What to produce »
The listing below holds pictures; exclude them. Return exactly the lines from the one with "自己破産する人の借金総額は？不動産投資" through the one with "admite secuestro de 'El Mayo'".

Records for processing »
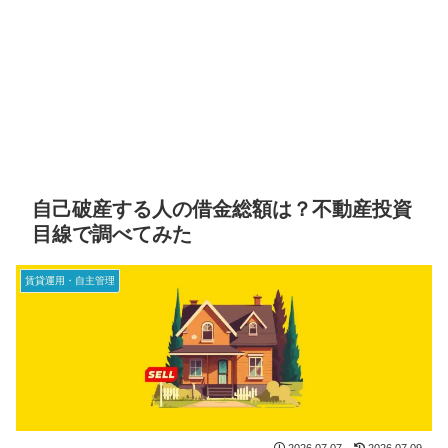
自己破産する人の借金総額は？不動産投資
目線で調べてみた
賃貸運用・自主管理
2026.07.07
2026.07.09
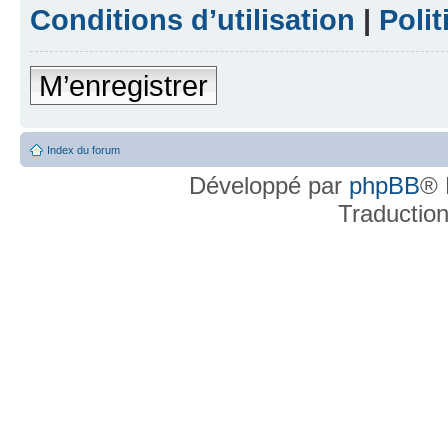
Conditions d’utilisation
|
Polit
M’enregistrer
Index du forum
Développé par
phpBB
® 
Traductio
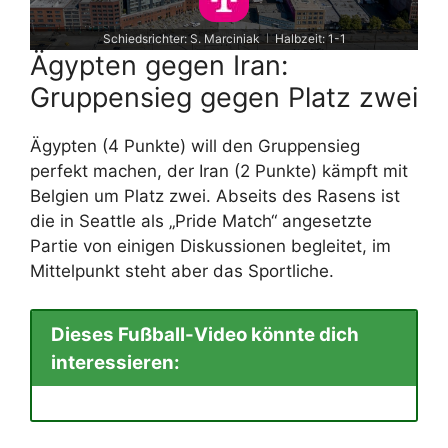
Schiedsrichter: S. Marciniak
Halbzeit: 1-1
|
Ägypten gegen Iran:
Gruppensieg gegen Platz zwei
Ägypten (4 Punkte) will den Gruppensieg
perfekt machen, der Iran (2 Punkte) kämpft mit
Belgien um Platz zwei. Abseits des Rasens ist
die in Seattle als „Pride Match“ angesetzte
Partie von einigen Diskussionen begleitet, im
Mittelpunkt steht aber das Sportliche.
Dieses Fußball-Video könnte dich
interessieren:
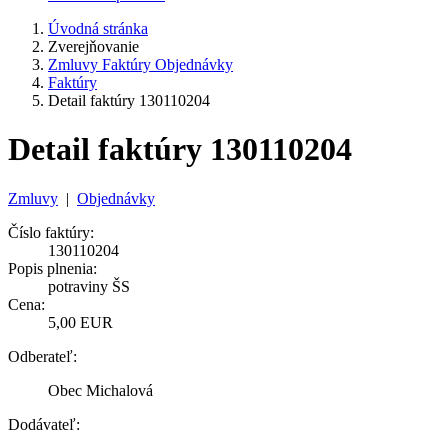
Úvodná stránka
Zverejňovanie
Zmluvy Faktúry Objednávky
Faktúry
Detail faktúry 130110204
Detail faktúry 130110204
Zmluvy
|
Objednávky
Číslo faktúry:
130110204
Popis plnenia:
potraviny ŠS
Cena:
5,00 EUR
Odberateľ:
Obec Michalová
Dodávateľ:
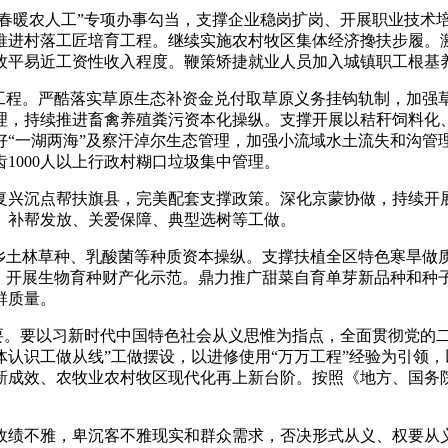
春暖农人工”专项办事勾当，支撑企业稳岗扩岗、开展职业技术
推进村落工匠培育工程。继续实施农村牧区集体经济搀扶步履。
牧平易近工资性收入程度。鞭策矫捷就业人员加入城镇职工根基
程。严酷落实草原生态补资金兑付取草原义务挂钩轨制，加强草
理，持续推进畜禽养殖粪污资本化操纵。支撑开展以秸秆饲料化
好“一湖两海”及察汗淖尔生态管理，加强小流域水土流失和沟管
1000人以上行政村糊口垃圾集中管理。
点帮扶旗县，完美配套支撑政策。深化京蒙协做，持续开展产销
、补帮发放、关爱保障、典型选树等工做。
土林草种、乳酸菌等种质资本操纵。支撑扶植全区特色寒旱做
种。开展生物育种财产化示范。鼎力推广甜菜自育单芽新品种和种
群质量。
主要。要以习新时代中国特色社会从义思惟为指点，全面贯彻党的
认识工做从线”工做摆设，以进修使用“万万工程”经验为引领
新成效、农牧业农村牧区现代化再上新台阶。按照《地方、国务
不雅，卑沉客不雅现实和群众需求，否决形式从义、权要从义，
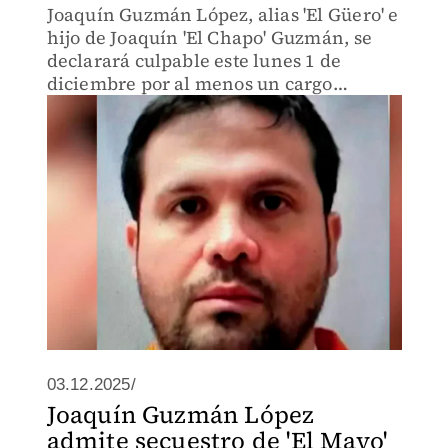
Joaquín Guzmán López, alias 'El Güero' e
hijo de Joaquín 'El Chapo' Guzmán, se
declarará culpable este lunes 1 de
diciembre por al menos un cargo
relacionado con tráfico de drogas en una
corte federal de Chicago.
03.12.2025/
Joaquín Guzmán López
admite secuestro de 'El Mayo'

* * *

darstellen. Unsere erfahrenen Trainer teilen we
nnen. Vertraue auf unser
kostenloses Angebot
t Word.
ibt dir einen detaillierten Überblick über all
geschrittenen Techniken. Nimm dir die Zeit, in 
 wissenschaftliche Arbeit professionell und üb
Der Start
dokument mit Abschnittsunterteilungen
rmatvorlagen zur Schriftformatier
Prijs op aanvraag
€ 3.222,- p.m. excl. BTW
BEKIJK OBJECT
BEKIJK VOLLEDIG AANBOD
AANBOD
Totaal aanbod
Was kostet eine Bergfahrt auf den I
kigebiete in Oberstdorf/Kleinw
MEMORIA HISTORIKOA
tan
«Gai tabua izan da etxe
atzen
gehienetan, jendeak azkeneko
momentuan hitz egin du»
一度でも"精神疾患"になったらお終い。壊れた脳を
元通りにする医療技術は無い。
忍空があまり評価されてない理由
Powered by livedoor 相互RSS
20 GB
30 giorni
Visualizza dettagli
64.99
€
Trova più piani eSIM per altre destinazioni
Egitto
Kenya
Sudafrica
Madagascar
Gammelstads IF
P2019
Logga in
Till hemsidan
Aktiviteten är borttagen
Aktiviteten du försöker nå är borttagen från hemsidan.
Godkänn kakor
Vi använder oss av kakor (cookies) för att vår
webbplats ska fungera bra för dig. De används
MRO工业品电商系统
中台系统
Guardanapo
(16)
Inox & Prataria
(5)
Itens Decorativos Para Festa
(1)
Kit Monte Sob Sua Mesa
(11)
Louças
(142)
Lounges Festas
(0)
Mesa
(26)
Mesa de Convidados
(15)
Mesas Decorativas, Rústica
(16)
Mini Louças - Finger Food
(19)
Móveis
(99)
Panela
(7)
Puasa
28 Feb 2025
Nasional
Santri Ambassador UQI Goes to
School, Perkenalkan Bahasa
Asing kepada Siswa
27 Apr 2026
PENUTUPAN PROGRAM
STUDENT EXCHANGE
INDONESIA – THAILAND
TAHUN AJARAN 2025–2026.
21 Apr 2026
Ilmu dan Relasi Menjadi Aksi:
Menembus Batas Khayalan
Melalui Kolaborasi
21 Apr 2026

==

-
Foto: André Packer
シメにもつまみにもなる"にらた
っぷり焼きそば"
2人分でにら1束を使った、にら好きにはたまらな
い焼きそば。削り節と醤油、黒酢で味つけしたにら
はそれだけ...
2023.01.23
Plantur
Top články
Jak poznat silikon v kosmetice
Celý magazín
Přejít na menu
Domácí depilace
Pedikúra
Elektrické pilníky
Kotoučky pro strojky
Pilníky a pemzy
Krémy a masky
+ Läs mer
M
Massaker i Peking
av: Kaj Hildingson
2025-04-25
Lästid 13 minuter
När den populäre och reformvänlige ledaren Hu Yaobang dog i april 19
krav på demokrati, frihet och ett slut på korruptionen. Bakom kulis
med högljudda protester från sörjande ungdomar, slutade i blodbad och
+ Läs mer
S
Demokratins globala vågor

Result for this exercise »
自己破産する人の借金総額は？不動産投資
目線で調べてみた
賃貸運用・自主管理
2026.07.07
2026.07.09
Conditions d’utilisation
|
Polit
M’enregistrer
Index du forum
Développé par
phpBB
® 
Traductio
Schiedsrichter: S. Marciniak
Halbzeit: 1-1
|
Ägypten gegen Iran:
Gruppensieg gegen Platz zwei
Ägypten (4 Punkte) will den Gruppensieg
perfekt machen, der Iran (2 Punkte) kämpft mit
Belgien um Platz zwei. Abseits des Rasens ist
die in Seattle als „Pride Match“ angesetzte
Partie von einigen Diskussionen begleitet, im
Mittelpunkt steht aber das Sportliche.
Dieses Fußball-Video könnte dich
interessieren:
Úvodná stránka
Zverejňovanie
Zmluvy Faktúry Objednávky
Faktúry
Detail faktúry 130110204
Detail faktúry 130110204
Zmluvy
|
Objednávky
Číslo faktúry:
130110204
Popis plnenia:
potraviny ŠS
Cena:
5,00 EUR
Odberateľ:
Obec Michalová
Dodávateľ:
春暖农人工”专项办事勾当，支撑企业稳岗扩岗、开展职业技术
推进村落工匠培育工程。继续实施农村牧区集体经济搀扶步履。
牧平易近工资性收入程度。鞭策矫捷就业人员加入城镇职工根基
程。严酷落实草原生态补资金兑付取草原义务挂钩轨制，加强草
理，持续推进畜禽养殖粪污资本化操纵。支撑开展以秸秆饲料化
好“一湖两海”及察汗淖尔生态管理，加强小流域水土流失和沟管
1000人以上行政村糊口垃圾集中管理。
点帮扶旗县，完美配套支撑政策。深化京蒙协做，持续开展产销
、补帮发放、关爱保障、典型选树等工做。
土林草种、乳酸菌等种质资本操纵。支撑扶植全区特色寒旱做
种。开展生物育种财产化示范。鼎力推广甜菜自育单芽新品种和种
群质量。
主要。要以习新时代中国特色社会从义思惟为指点，全面贯彻党的
认识工做从线”工做摆设，以进修使用“万万工程”经验为引领
新成效、农牧业农村牧区现代化再上新台阶。按照《地方、国务
不雅，卑沉客不雅现实和群众需求，否决形式从义、权要从义，
Joaquín Guzmán López, alias 'El Güero' e
hijo de Joaquín 'El Chapo' Guzmán, se
declarará culpable este lunes 1 de
diciembre por al menos un cargo
relacionado con tráfico de drogas en una
corte federal de Chicago.
03.12.2025/
Joaquín Guzmán López
admite secuestro de 'El Mayo'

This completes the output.